Joint position lists
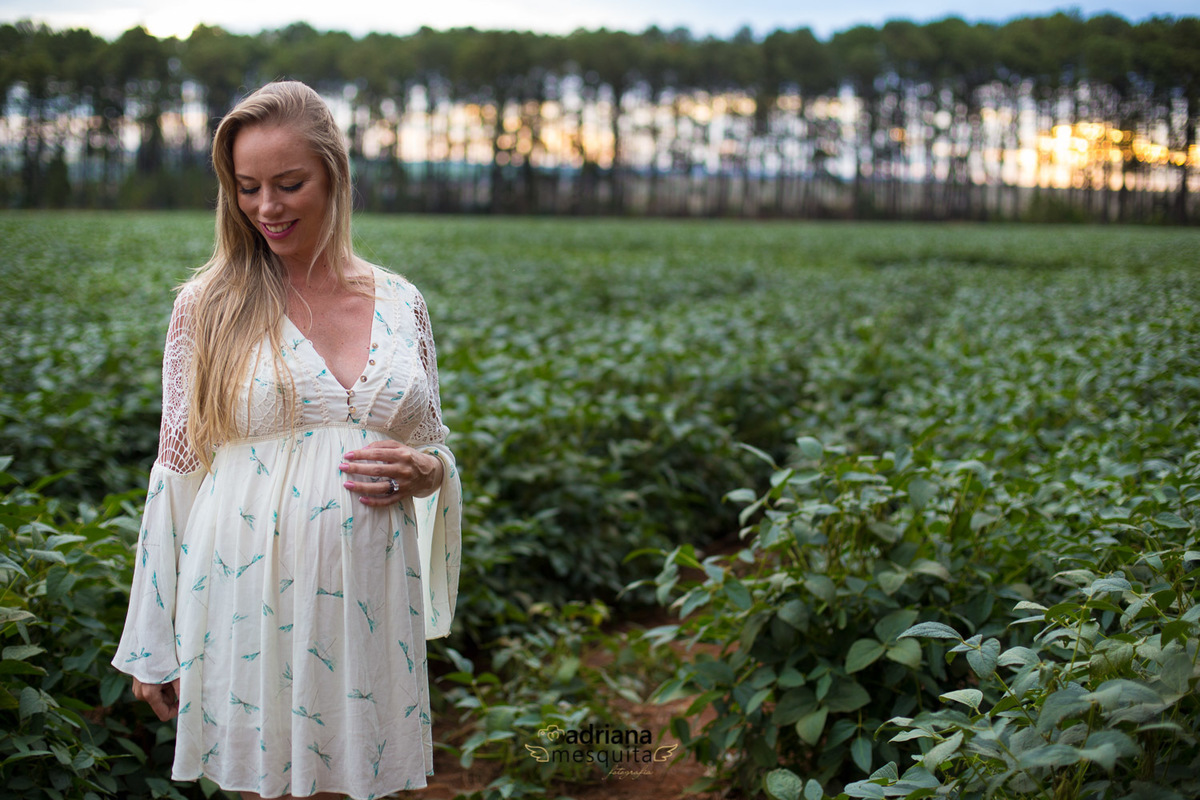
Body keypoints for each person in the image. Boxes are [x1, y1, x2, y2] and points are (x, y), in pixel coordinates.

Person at [111, 80, 462, 800]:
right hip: (243, 589)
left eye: (288, 183)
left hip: (370, 589)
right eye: (246, 188)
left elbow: (433, 451)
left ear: (334, 174)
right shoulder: (207, 305)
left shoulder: (402, 303)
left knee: (364, 782)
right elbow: (175, 471)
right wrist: (152, 639)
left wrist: (428, 472)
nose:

ACTIVITY
Please output each line above exactly and omit all images.

SOLVED PROBLEM
Body keypoints for each person in the image. Boxes are [x1, y1, x2, y2] and points are (x, y), in pixel coordinates.

Person at [111, 80, 462, 800]:
right hip: (243, 589)
left eye: (288, 183)
left hip: (370, 589)
right eye: (246, 188)
left elbow: (433, 451)
left ear: (334, 174)
right shoulder: (207, 305)
left shoulder: (402, 303)
left knee: (364, 782)
right elbow: (175, 471)
right wrist: (152, 639)
left wrist: (428, 472)
nose:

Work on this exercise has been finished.